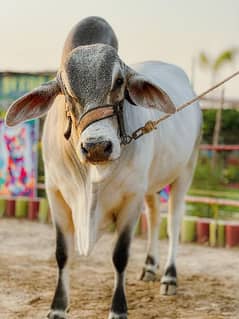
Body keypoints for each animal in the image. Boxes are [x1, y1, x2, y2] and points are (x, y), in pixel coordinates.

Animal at [4, 15, 202, 319]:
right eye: (65, 91)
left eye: (119, 81)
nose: (97, 146)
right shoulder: (56, 194)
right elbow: (62, 253)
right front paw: (57, 307)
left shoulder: (131, 198)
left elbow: (119, 256)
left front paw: (118, 309)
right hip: (151, 185)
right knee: (155, 217)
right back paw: (150, 267)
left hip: (185, 171)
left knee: (174, 221)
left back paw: (169, 277)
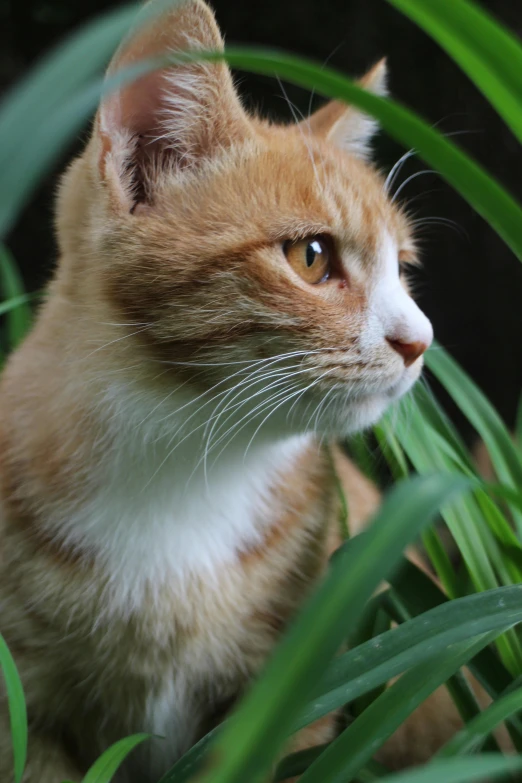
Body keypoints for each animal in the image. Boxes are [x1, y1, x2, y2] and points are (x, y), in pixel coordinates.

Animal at [0, 1, 440, 783]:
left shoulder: (296, 691)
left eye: (404, 269)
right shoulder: (21, 706)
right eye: (312, 257)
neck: (180, 470)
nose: (420, 340)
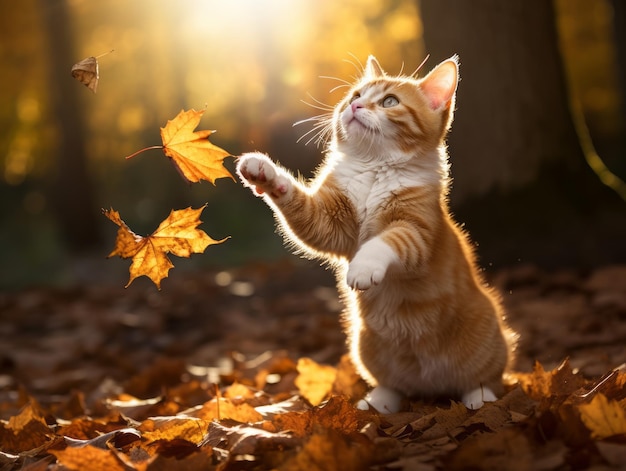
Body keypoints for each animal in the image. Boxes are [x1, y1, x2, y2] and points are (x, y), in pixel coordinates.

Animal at [236, 55, 516, 412]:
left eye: (390, 102)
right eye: (356, 94)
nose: (354, 105)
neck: (374, 170)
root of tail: (433, 385)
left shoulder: (417, 230)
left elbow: (386, 241)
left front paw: (363, 269)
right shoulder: (329, 223)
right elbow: (301, 208)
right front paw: (264, 172)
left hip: (488, 338)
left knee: (483, 377)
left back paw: (479, 398)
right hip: (364, 345)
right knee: (396, 386)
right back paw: (376, 403)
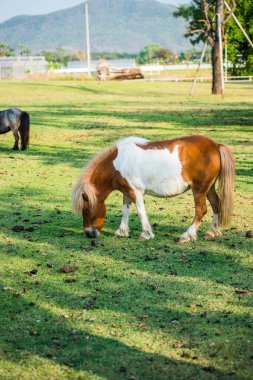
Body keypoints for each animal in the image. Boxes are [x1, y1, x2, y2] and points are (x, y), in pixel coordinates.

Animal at [71, 136, 235, 243]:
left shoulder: (135, 191)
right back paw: (212, 232)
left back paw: (187, 235)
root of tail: (216, 145)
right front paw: (122, 231)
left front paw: (146, 234)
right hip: (209, 188)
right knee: (216, 204)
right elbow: (125, 210)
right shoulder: (127, 192)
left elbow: (140, 211)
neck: (118, 162)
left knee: (201, 210)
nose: (88, 234)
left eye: (86, 210)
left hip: (199, 189)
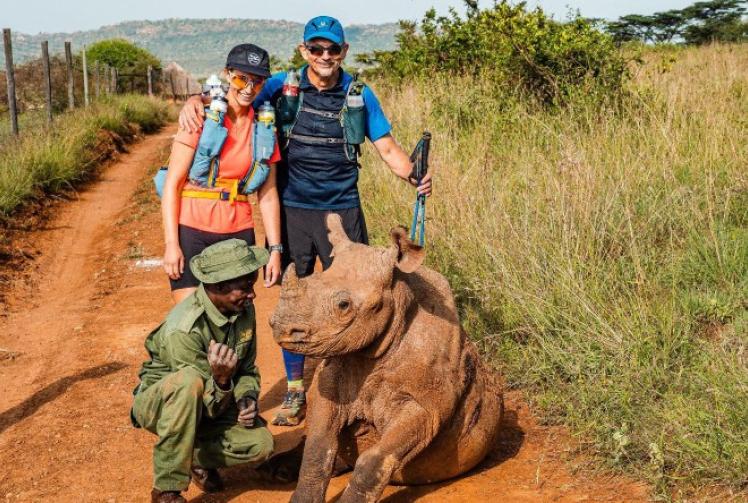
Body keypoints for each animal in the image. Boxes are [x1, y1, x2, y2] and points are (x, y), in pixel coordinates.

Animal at [269, 214, 503, 503]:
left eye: (344, 305)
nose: (282, 328)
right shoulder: (331, 384)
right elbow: (318, 446)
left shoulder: (427, 408)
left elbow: (374, 459)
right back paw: (276, 471)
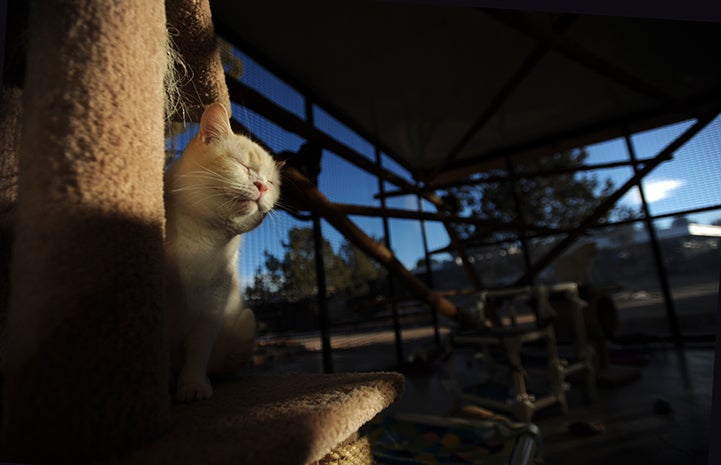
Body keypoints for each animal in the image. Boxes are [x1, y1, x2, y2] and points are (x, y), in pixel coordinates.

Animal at [164, 103, 282, 400]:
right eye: (243, 166)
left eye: (272, 183)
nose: (262, 186)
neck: (202, 244)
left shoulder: (212, 309)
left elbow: (197, 352)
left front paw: (193, 385)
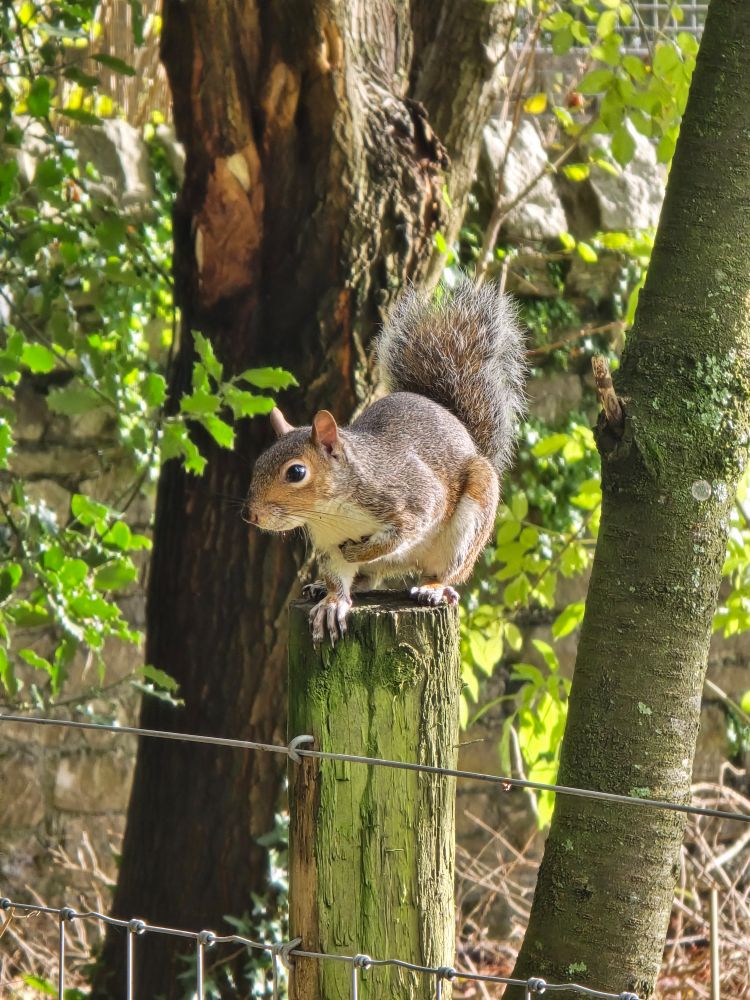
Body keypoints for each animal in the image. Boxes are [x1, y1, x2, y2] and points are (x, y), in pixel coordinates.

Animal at [245, 278, 526, 644]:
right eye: (258, 463)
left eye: (296, 472)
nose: (250, 515)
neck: (332, 511)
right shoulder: (328, 543)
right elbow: (337, 574)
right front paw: (333, 602)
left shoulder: (413, 497)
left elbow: (403, 531)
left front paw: (360, 551)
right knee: (368, 579)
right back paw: (325, 587)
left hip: (468, 527)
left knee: (445, 571)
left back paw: (433, 588)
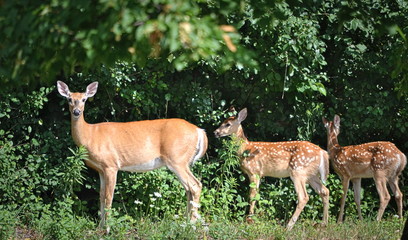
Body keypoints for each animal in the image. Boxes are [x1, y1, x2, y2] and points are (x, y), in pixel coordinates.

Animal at [57, 81, 207, 232]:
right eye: (69, 99)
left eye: (84, 99)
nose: (77, 112)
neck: (90, 135)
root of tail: (199, 131)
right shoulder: (100, 169)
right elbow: (101, 195)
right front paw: (99, 227)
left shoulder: (111, 165)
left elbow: (109, 197)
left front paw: (108, 229)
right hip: (181, 161)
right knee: (189, 189)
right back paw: (185, 223)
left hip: (177, 159)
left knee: (195, 185)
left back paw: (191, 226)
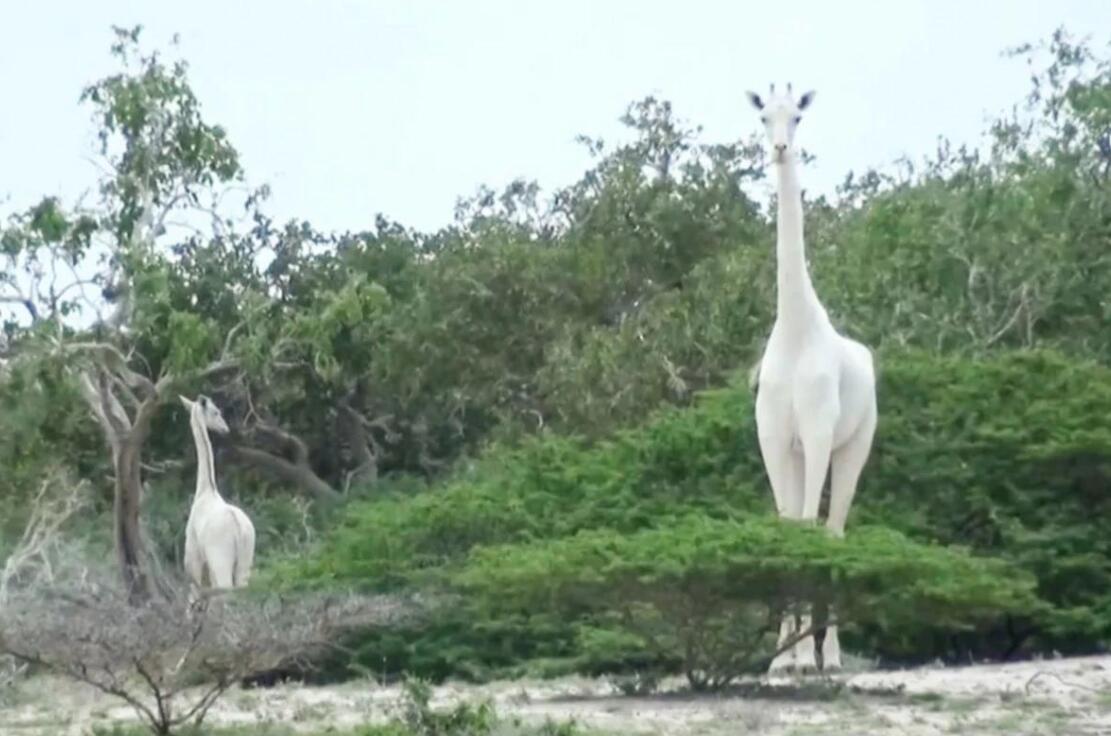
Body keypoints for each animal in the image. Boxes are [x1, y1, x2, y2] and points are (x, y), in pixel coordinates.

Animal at [178, 395, 254, 595]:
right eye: (215, 412)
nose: (225, 429)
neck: (205, 490)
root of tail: (238, 528)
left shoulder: (194, 561)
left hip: (221, 560)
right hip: (245, 562)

______________________________

» **Goal of the exercise**
Copy down every line of the entries containing the word "nose".

» **Reply to the exercise**
nose: (97, 146)
nose: (420, 340)
nose: (354, 105)
nose: (88, 234)
nose: (282, 328)
nose: (262, 186)
nose: (250, 515)
nose: (77, 112)
nose: (225, 429)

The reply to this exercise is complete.